Lab No. 213, Department of Biological Sciences, Indian Institute of Science Education and Research, Bhopal, Madhya Pradesh, India.
Department of Genetic and Genome Sciences, University of Connecticut Health Centre, Farmington, CT, USA.
Lab Invest. 2020 Dec;100(12):1589-1601. doi: 10.1038/s41374-020-0466-8. Epub 2020 Jul 15.
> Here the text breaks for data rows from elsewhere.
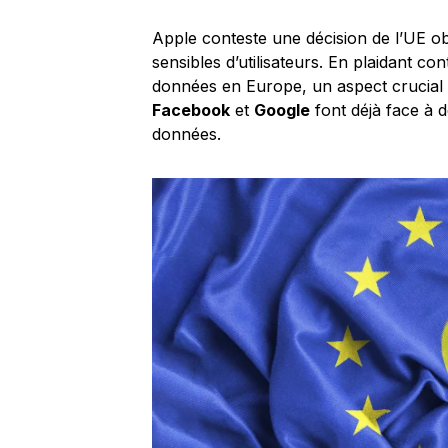
Apple conteste une décision de l’UE ob
sensibles d’utilisateurs. En plaidant con
données en Europe, un aspect crucial
Facebook
et
Google
font déjà face à d
données.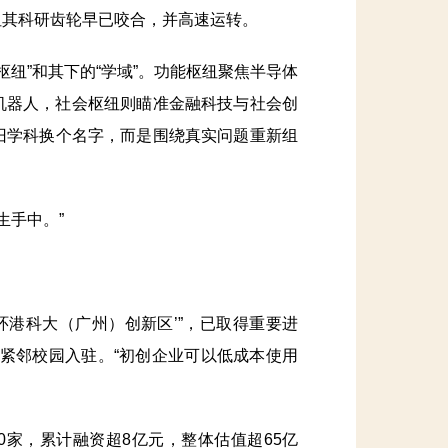
但其科研齿轮早已咬合，并高速运转。
纽”和其下的“学域”。功能枢纽聚焦半导体
机器人，社会枢纽则瞄准金融科技与社会创
旧学科换个名字，而是围绕真实问题重新组
生手中。”
港科大（广州）创新区’”，已取得重要进
业紧邻校园入驻。“初创企业可以低成本使用
家，累计融资超8亿元，整体估值超65亿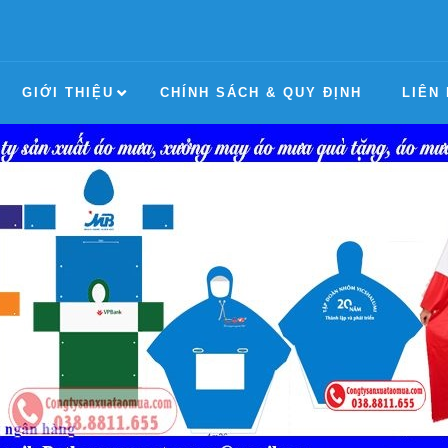
GIỚI THIỆU
CHÍNH SÁCH & QUY ĐỊNH
LIÊN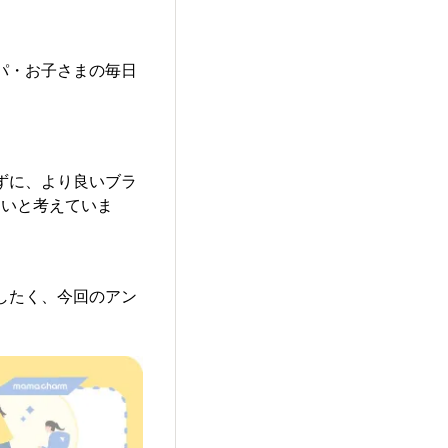
パパ・お子さまの毎日
わずに、より良いブラ
たいと考えていま
きしたく、今回のアン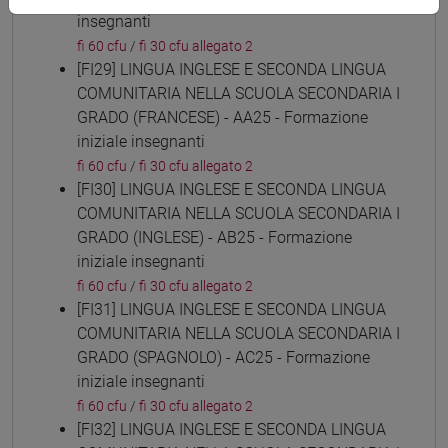
insegnanti
fi 60 cfu
/
fi 30 cfu allegato 2
[FI29] LINGUA INGLESE E SECONDA LINGUA
COMUNITARIA NELLA SCUOLA SECONDARIA I
GRADO (FRANCESE) - AA25 - Formazione
iniziale insegnanti
fi 60 cfu
/
fi 30 cfu allegato 2
[FI30] LINGUA INGLESE E SECONDA LINGUA
COMUNITARIA NELLA SCUOLA SECONDARIA I
GRADO (INGLESE) - AB25 - Formazione
iniziale insegnanti
fi 60 cfu
/
fi 30 cfu allegato 2
[FI31] LINGUA INGLESE E SECONDA LINGUA
COMUNITARIA NELLA SCUOLA SECONDARIA I
GRADO (SPAGNOLO) - AC25 - Formazione
iniziale insegnanti
fi 60 cfu
/
fi 30 cfu allegato 2
[FI32] LINGUA INGLESE E SECONDA LINGUA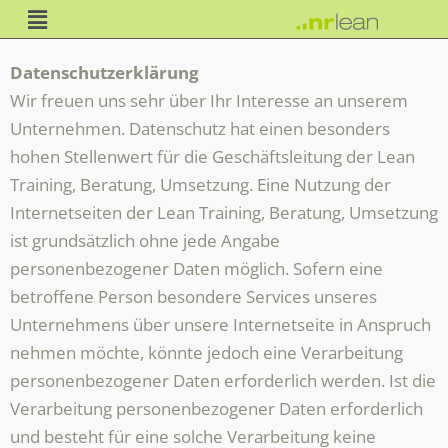
Datenschutzerklärung
Wir freuen uns sehr über Ihr Interesse an unserem
Unternehmen. Datenschutz hat einen besonders
hohen Stellenwert für die Geschäftsleitung der Lean
Training, Beratung, Umsetzung. Eine Nutzung der
Internetseiten der Lean Training, Beratung, Umsetzung
ist grundsätzlich ohne jede Angabe
personenbezogener Daten möglich. Sofern eine
betroffene Person besondere Services unseres
Unternehmens über unsere Internetseite in Anspruch
nehmen möchte, könnte jedoch eine Verarbeitung
personenbezogener Daten erforderlich werden. Ist die
Verarbeitung personenbezogener Daten erforderlich
und besteht für eine solche Verarbeitung keine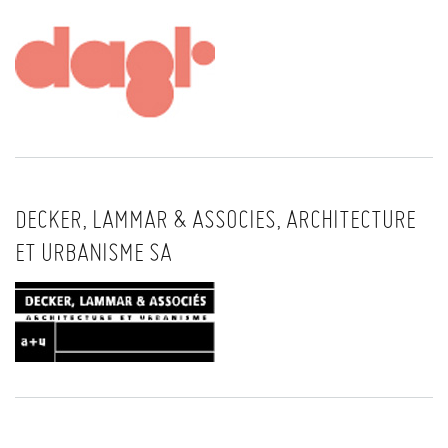
DECKER, LAMMAR & ASSOCIES, ARCHITECTURE
ET URBANISME SA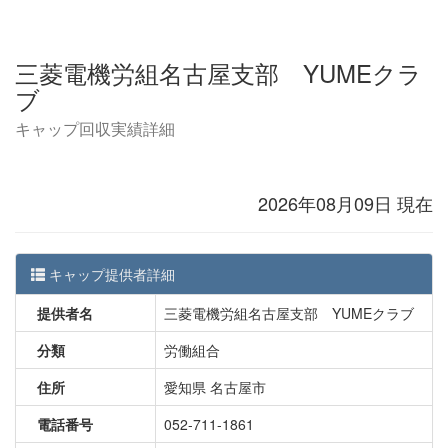
三菱電機労組名古屋支部 YUMEクラ
ブ
キャップ回収実績詳細
2026年08月09日 現在
キャップ提供者詳細
提供者名
三菱電機労組名古屋支部 YUMEクラブ
分類
労働組合
住所
愛知県 名古屋市
電話番号
052-711-1861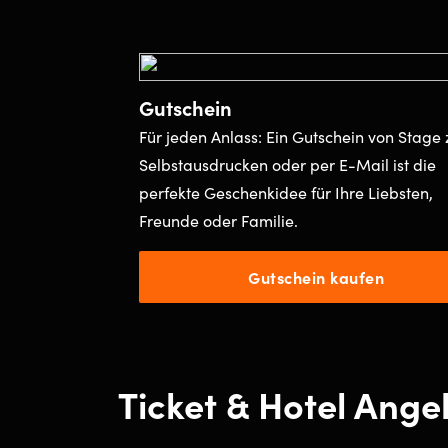
Gutschein
Für jeden Anlass: Ein Gutschein von Stage
Selbstausdrucken oder per E-Mail ist die
perfekte Geschenkidee für Ihre Liebsten,
Freunde oder Familie.
Gutschein kaufen
Ticket & Hotel Ange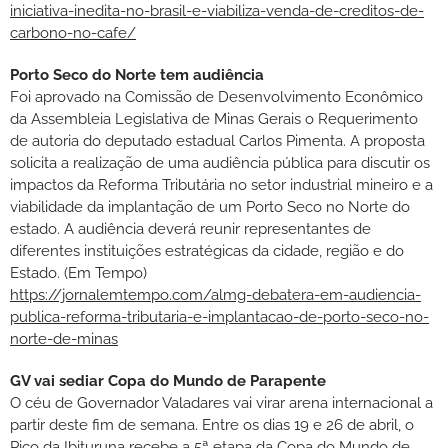
iniciativa-inedita-no-brasil-e-viabiliza-venda-de-creditos-de-
carbono-no-cafe/
Porto Seco do Norte tem audiência
Foi aprovado na Comissão de Desenvolvimento Econômico
da Assembleia Legislativa de Minas Gerais o Requerimento
de autoria do deputado estadual Carlos Pimenta. A proposta
solicita a realização de uma audiência pública para discutir os
impactos da Reforma Tributária no setor industrial mineiro e a
viabilidade da implantação de um Porto Seco no Norte do
estado. A audiência deverá reunir representantes de
diferentes instituições estratégicas da cidade, região e do
Estado. (Em Tempo)
https://jornalemtempo.com/almg-debatera-em-audiencia-
publica-reforma-tributaria-e-implantacao-de-porto-seco-no-
norte-de-minas
GV vai sediar Copa do Mundo de Parapente
O céu de Governador Valadares vai virar arena internacional a
partir deste fim de semana. Entre os dias 19 e 26 de abril, o
Pico da Ibituruna recebe a 5ª etapa da Copa do Mundo de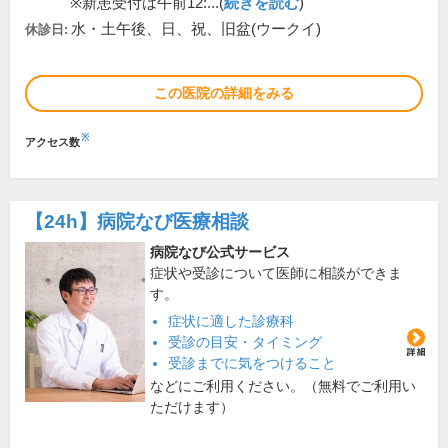
※新患受付は午前12:...(
続きを読む
)
水・土午後、日、祝、旧盆(ウークイ)
休診日:
この医院の詳細をみる
※
アクセス数
【24h】
病院なび医療相談
病院なび公式サービス
症状や受診について医師に相談ができま
す。
症状に適した診療科
受診の目安・タイミング
受診までに気をつけること
などにご利用ください。（無料でご利用い
ただけます）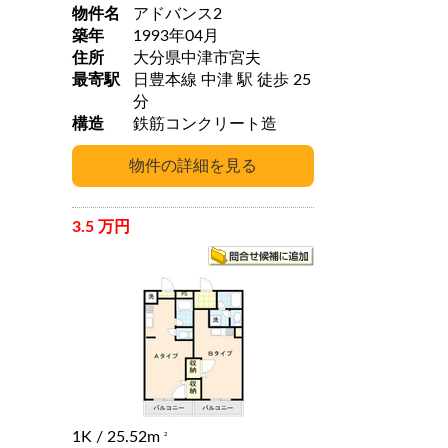
物件名
アドバンス2
築年
1993年04月
住所
大分県中津市宮夫
最寄駅
日豊本線 中津 駅 徒歩 25
分
構造
鉄筋コンクリート造
3.5 万円
1K
/ 25.52m
2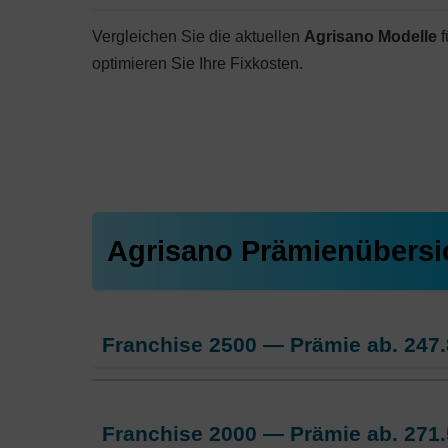
Vergleichen Sie die aktuellen
Agrisano Modelle
f
optimieren Sie Ihre Fixkosten.
Agrisano Prämienübersi
Franchise 2500 — Prämie ab.
247.
Weitere Modelle Modell:
AGRIsma
Franchise 2000 — Prämie ab.
271.
Ohne Unfalldeckung:
247.85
The deregulation of splicing factors and alternative splicing are increasingly viewed as major contributory factors in tumorigenesis. In this study, we report overexpression of a key splicing factor, heterogeneous nuclear ribonucleoprotein A2B1 (HNRNPA2B1), and thereby misregulation of alternative splicing, which is associated with the poor prognosis of head and neck cancer (HNC). The role of HNRNPA2B1 in HNC tumorigenesis via deregulation of alternative splicing is not well understood. Here, we found that the CRISPR/Cas9-mediated knockout of HNRNPA2B1 results in inhibition of HNC cells growth via the misregulation of alternative splicing of MST1R, WWOX, and CFLAR. We investigated the mechanism of HNRNPA2B1-mediated HNC cells growth and found that HNRNPA2B1 plays an important role in the alternative splicing of a proto-oncogene, macrophage stimulating 1 receptor (MST1R), which encodes for the recepteur d'origine nantais (RON), a receptor tyrosine kinase. Our results indicate that HNRNPA2B1 mediates the exclusion of cassette exon 11 from MST1R, resulting in the generation of RON∆165 isoform, which was found to be associated with the activation of Akt/PKB signaling in HNC cells. Using the MST1R-minigene model, we validated the role of HNRNPA2B1 in the generation of RON∆165 isoform. The depletion of HNRNPA2B1 results in the inclusion of exon 11, thereby reduction of RON∆165 isoform. The decrease of RON∆165 isoform causes inhibition of Akt/PKB signaling, which results in the upregulation of E-cadherin and downregulation of vimentin leading to the reduced epithelial-to-mesenchymal transition. The overexpression of HNRNPA2B1 in HNRNPA2B1 knockout cells rescues the expression of the RON∆165 isoform and leads to activation of Akt/PKB signaling and induces epithelial-to-mesenchymal transition in HNC cells. In summary, our study identifies HNRNPA2B1 as a putative oncogene in HNC that promotes Akt/PKB signaling via upregulation of RON∆165 isoform and promotes epithelial to mesenchymal transition in head and neck cancer cells.
剪接因子的失调和选择性剪接越来越被认为是肿瘤发生的主要因素。在这项研究中,我们报告了关键剪接因子异质核核糖核蛋白 A2B1(HNRNPA2B1)的过表达,以及由此导致的选择性剪接失调,这与头颈部癌症(HNC)的预后不良有关。HNRNPA2B1 通过调节选择性剪接在 HNC 肿瘤发生中的作用尚不清楚。在这里,我们发现 CRISPR/Cas9 介导的 HNRNPA2B1 敲除通过调节 MST1R、WWOX 和 CFLAR 的选择性剪接,导致 HNC 细胞生长受到抑制。我们研究了 HNRNPA2B1 介导的 HNC 细胞生长的机制,发现 HNRNPA2B1 在原癌基因巨噬细胞刺激 1 受体(MST1R)的选择性剪接中发挥重要作用,该基因编码 recepteur d'origine nantais(RON),一种受体酪氨酸激酶。我们的结果表明,HNRNPA2B1 介导 MST1R 外显子 11 的排除,导致 RON∆165 异构体的产生,RON∆165 异构体与 HNC 细胞中 Akt/PKB 信号的激活有关。使用 MST1R 迷你基因模型,我们验证了 HNRNPA2B1 在 RON∆165 异构体产生中的作用。HNRNPA2B1 的耗竭导致外显子 11 的包含,从而减少 RON∆165 异构体。RON∆165 异构体的减少导致 Akt/PKB 信号的抑制,导致 E-钙粘蛋白的上调和波形蛋白的下调,从而减少上皮-间充质转化。HNRNPA2B1 在 HNRNPA2B1 敲除细胞中的过表达挽救了 RON∆165 异构体的表达,并导致 Akt/PKB 信号的激活,并诱导 HNC 细胞的上皮-间充质转化。总之,我们的研究确定 HNRNPA2B1 是 HNC 中的一个推定癌基因,通过上调 RON∆165 异构体促进 Akt/PKB 信号,并促进头颈部癌细胞的上皮-间充质转化。